TASK DETAILS →
With the images removed, repeat the data below exactly.

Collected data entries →
_ _ _ _
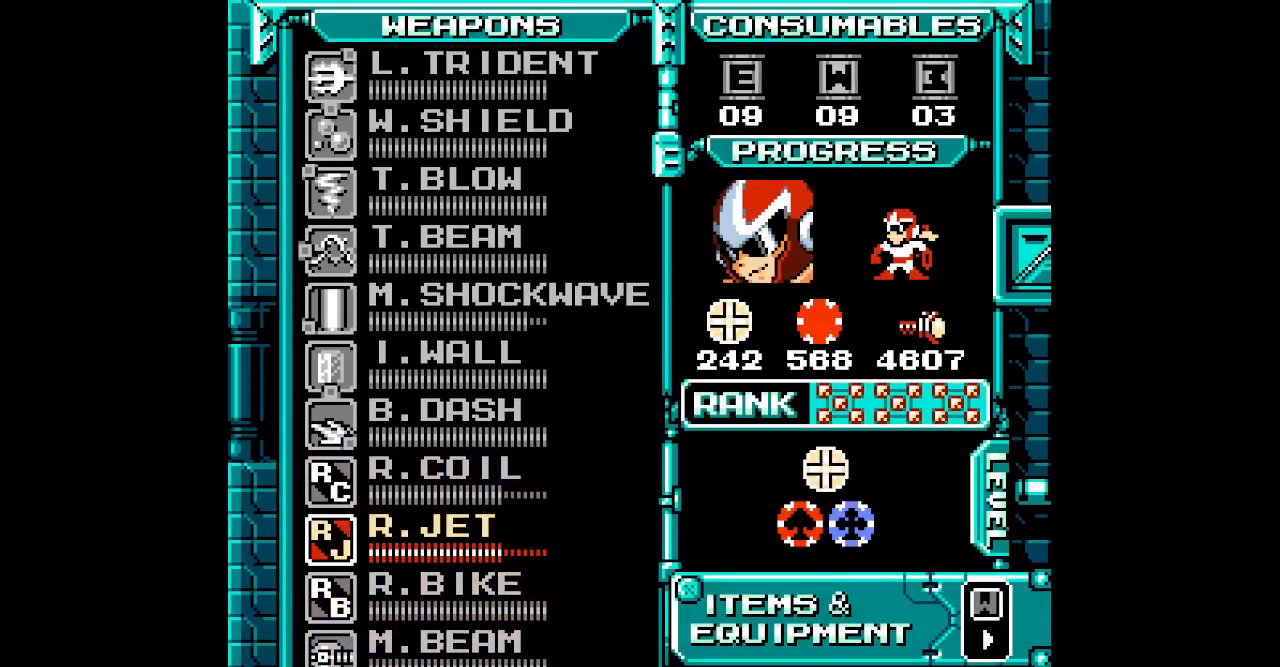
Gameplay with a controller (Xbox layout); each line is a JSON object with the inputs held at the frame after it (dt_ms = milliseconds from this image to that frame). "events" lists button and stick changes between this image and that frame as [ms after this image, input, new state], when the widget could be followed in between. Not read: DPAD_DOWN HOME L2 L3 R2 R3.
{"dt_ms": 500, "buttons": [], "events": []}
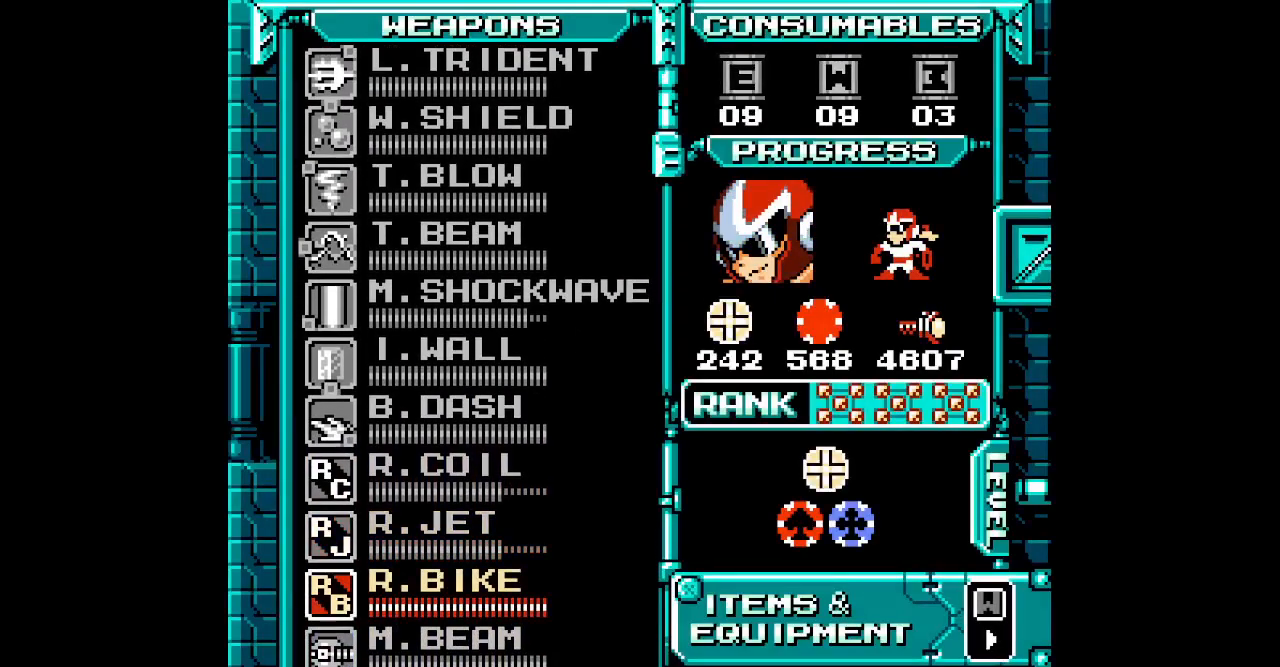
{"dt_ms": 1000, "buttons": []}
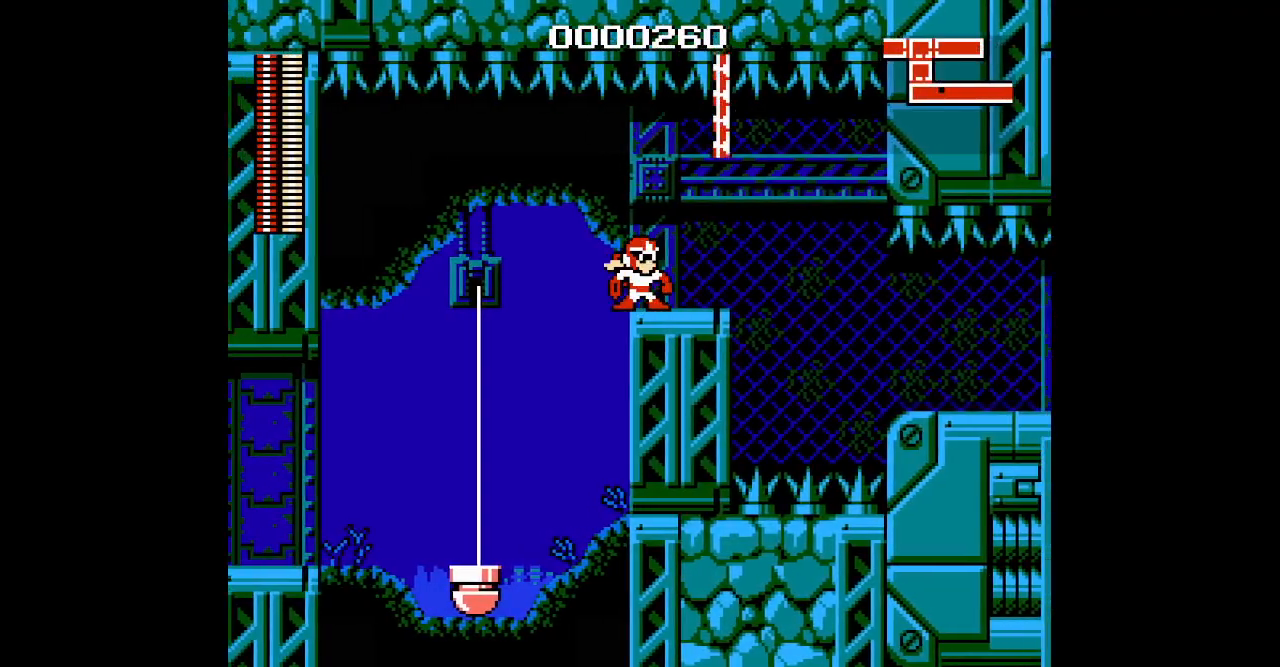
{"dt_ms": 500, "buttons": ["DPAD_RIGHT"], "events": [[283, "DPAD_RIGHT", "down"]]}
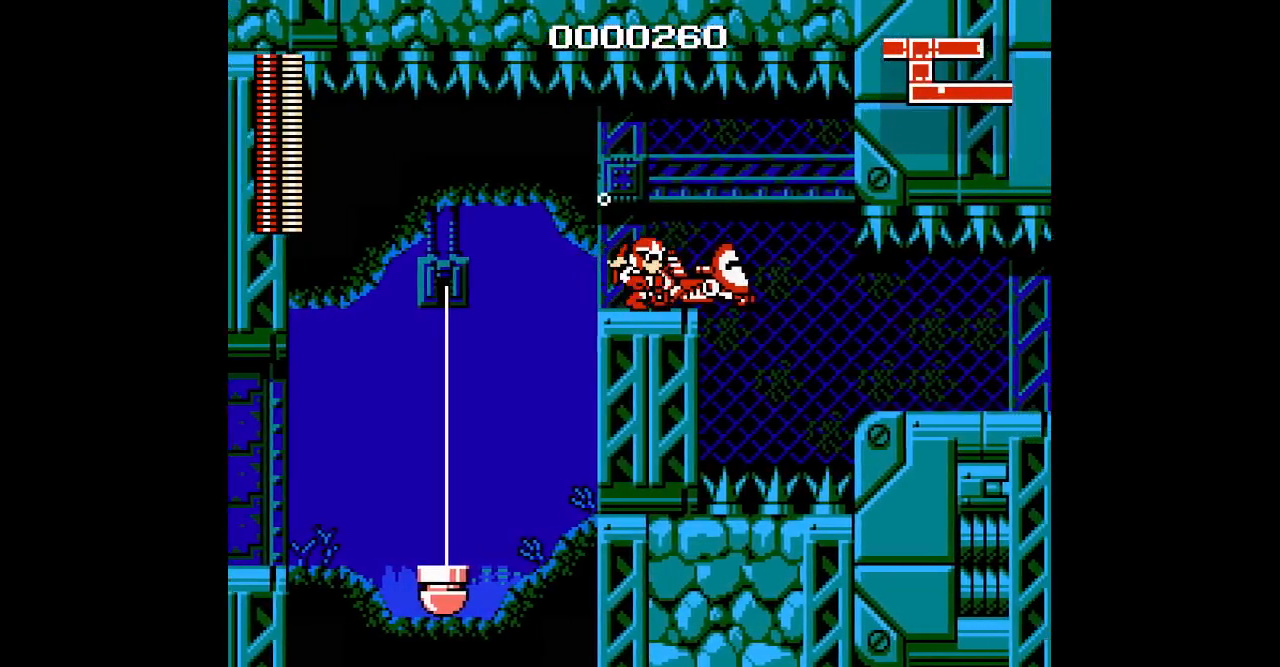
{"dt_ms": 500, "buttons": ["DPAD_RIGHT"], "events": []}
_ _ _ _
ANSWER SECTION →
Gameplay with a controller (Xbox layout); each line is a JSON object with the inputs held at the frame after it (dt_ms = milliseconds from this image to that frame). "events" lists button and stick changes between this image and that frame as [ms after this image, input, new state], when the widget could be followed in between. Not read: DPAD_DOWN HOME L2 L3 R2 R3.
{"dt_ms": 500, "buttons": [], "events": []}
{"dt_ms": 1000, "buttons": []}
{"dt_ms": 500, "buttons": ["DPAD_RIGHT"], "events": [[283, "DPAD_RIGHT", "down"]]}
{"dt_ms": 500, "buttons": ["DPAD_RIGHT"], "events": []}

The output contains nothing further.